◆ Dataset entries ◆
^^^^^^^^
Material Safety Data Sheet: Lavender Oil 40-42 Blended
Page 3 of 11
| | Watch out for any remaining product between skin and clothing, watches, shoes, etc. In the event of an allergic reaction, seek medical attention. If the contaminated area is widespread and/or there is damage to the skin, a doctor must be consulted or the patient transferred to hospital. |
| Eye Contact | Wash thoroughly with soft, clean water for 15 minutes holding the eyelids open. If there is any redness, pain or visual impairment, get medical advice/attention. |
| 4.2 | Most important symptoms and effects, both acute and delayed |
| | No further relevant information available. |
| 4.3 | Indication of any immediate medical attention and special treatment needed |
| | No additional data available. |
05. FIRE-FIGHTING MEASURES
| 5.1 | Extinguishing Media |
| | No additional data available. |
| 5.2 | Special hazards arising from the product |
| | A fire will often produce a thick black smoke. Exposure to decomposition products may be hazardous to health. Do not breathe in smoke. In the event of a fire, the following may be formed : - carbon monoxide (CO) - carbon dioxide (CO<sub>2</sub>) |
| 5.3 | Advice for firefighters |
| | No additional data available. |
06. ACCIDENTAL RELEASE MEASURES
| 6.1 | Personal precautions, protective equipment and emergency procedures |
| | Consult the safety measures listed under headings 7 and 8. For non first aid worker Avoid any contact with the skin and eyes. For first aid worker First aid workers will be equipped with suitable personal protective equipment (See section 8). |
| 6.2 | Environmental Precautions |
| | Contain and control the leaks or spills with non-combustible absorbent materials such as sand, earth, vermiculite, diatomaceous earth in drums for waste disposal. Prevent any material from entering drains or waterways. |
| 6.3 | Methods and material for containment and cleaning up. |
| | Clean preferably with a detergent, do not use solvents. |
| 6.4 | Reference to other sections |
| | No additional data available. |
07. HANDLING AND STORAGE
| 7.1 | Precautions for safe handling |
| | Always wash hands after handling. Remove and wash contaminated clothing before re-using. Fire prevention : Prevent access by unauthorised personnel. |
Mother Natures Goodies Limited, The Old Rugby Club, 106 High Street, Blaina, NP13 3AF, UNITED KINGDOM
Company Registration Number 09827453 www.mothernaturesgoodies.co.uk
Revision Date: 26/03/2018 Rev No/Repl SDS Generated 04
^^^^^^^^
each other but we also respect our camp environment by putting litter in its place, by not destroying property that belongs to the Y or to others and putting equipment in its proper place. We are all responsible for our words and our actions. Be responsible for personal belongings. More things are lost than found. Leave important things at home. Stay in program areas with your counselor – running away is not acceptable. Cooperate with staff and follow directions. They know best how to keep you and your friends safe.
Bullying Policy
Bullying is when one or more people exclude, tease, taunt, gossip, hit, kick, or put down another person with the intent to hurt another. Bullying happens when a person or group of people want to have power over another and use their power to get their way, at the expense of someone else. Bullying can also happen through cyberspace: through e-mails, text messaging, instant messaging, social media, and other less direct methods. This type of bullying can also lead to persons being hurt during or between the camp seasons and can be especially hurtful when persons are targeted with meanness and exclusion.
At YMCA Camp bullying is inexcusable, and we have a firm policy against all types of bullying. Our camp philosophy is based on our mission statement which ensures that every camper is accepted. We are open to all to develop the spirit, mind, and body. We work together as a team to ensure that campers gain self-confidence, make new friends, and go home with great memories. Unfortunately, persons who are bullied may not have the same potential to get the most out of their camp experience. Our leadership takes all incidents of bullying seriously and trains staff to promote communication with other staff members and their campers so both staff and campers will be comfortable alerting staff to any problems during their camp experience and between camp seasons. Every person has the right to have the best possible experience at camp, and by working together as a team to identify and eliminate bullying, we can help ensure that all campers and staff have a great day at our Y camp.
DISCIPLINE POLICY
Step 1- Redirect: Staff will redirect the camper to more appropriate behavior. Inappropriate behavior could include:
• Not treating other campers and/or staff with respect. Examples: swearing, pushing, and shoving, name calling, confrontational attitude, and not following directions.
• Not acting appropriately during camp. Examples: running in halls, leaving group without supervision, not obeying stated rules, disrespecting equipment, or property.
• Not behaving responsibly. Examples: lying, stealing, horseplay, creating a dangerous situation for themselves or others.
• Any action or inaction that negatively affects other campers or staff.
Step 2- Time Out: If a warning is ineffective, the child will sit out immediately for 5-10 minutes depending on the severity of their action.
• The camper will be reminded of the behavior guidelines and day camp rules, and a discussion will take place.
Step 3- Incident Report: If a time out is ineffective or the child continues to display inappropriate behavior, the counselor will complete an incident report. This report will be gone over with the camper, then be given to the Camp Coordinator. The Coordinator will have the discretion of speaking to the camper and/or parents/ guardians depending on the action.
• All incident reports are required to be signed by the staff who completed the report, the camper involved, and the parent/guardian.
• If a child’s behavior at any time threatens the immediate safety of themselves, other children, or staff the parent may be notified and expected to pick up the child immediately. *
^^^^^^^^
◆ TASK INSTRUCTIONS ◆
All that belongs in your answer is the stretch of entries above from the line with "medical advice/attention. |" through the line with "Environmental Precautions |", printed exactly.

◆ TASK RESULT ◆
| Eye Contact | Wash thoroughly with soft, clean water for 15 minutes holding the eyelids open. If there is any redness, pain or visual impairment, get medical advice/attention. |
| 4.2 | Most important symptoms and effects, both acute and delayed |
| | No further relevant information available. |
| 4.3 | Indication of any immediate medical attention and special treatment needed |
| | No additional data available. |
05. FIRE-FIGHTING MEASURES
| 5.1 | Extinguishing Media |
| | No additional data available. |
| 5.2 | Special hazards arising from the product |
| | A fire will often produce a thick black smoke. Exposure to decomposition products may be hazardous to health. Do not breathe in smoke. In the event of a fire, the following may be formed : - carbon monoxide (CO) - carbon dioxide (CO<sub>2</sub>) |
| 5.3 | Advice for firefighters |
| | No additional data available. |
06. ACCIDENTAL RELEASE MEASURES
| 6.1 | Personal precautions, protective equipment and emergency procedures |
| | Consult the safety measures listed under headings 7 and 8. For non first aid worker Avoid any contact with the skin and eyes. For first aid worker First aid workers will be equipped with suitable personal protective equipment (See section 8). |
| 6.2 | Environmental Precautions |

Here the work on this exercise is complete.